Accord UE/Mercosur 7 États membres exhortent l'UE à conclure un « accord historique »

AFP

Les dirigeants de sept États membres de l'UE, dont l'Allemagne, les Pays-Bas et l'Espagne, ont exhorté dans une lettre commune la Commission européenne à conclure l'« accord historique » de libre-échange qu'elle négocie depuis 20 ans avec le Mercosur.

Cette lettre, également signée par la République tchèque, le Portugal, la Lettonie et la Suède, et dont l'AFP a obtenu copie, a été envoyée jeudi au président de l'exécutif européen Jean-Claude Juncker. L'ardeur de ces pays à conclure l'accord s'oppose à la « profonde préoccupation » exprimée lundi dans un autre courrier à la Commission par les dirigeants français, irlandais, polonais et belge, qui s'inquiètent eux des répercussions sur leur agriculture. « Les deux parties doivent être prêtes et disposées à faire quelques concessions finales pour parvenir à cet accord historique », estiment les sept capitales. Pour celles-ci le Mercosur (Brésil, Argentine, Uruguay, Paraguay) a « fait des progrès significatifs (...) et semble déterminé à libéraliser davantage plusieurs secteurs d'une grande importance ». Parmi ceux-ci, ils citent « les voitures et leurs pièces détachées, les machines, ainsi que les produits chimiques ou pharmaceutiques ». « L'Union européenne ne peut se permettre de céder à des arguments populistes et protectionnistes en matière de politique commerciale », écrivent-ils également.

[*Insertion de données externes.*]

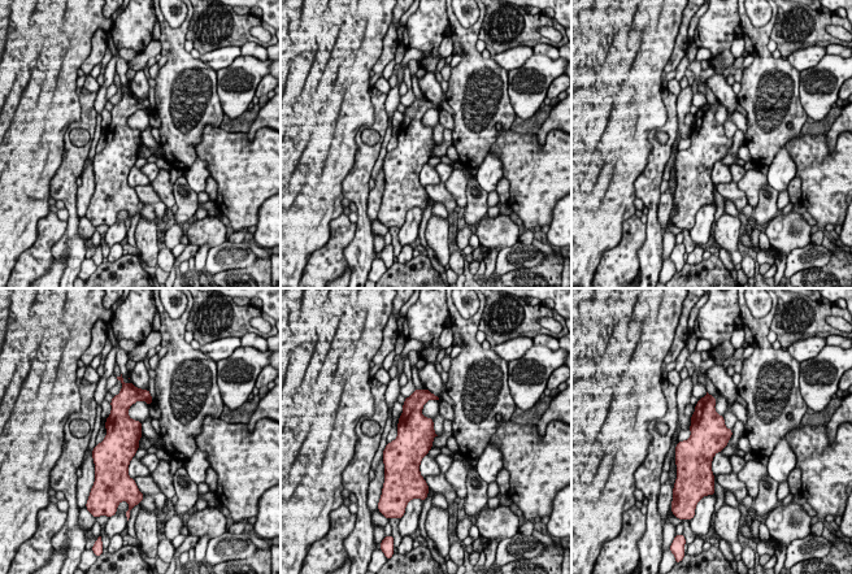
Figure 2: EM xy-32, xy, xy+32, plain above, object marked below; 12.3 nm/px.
accept()
420 nm wide; one cell here

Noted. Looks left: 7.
inspect(em, 3.6 µm, xz, step 4, tint, (505, 265, 415))
arms part here

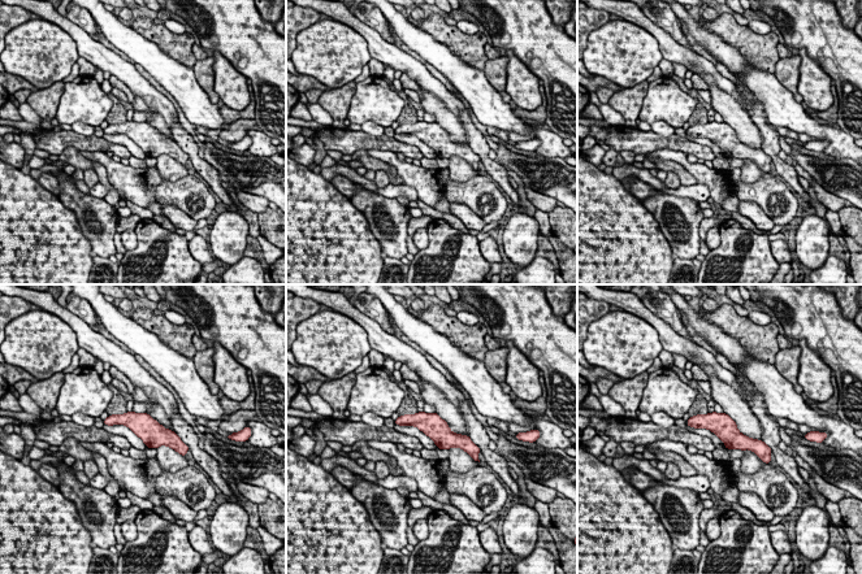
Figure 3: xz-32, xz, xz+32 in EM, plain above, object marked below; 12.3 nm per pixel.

L'accord commercial UE/Mercosur, dont la conclusion est annoncée comme « imminente », suscite un malaise grandissant dans certains États membres de l'UE sous la pression des agriculteurs, inquiets pour leur production de viande, et des ONG, préoccupées par le climat. Les discussions entre l'UE et le Mercosur pourraient aboutir à l'un des plus vastes accords de libre-échange jamais conclu, avec plus de 770 millions de consommateurs et 18 000 milliards d'euros de PIB. Les ministres sud-américains pourraient rencontrer le commissaire européen à l'agriculture Phil Hogan et celle au commerce Cécilia Malmström dès le 27 juin à Bruxelles avec l'objectif de parvenir à un accord politique.

« Comment pouvons-nous envisager d'affaiblir à nouveau nos communautés agricoles européennes ? », s'est alarmé cette semaine le Copa-Cogeca, principal syndicat agricole dans l'UE, dans une lettre ouverte à Bruxelles. Mardi, 340 ONG européennes et sud-américaines, dont Greenpeace ou Friends of the Earth, ont demandé à l'UE d'« interrompre immédiatement » les discussions « en raison de la détérioration des droits humains et de la situation écologique au Brésil » depuis l'investiture en janvier du président brésilien d'extrême droite Jair Bolsonaro. L'UE et le Mercosur ont échangé en 2018 pour près de 88 milliards d'euros de marchandises. Les pays d'Amérique du sud ont essentiellement exporté leurs produits agricoles et les Européens des produits industriels et pharmaceutiques.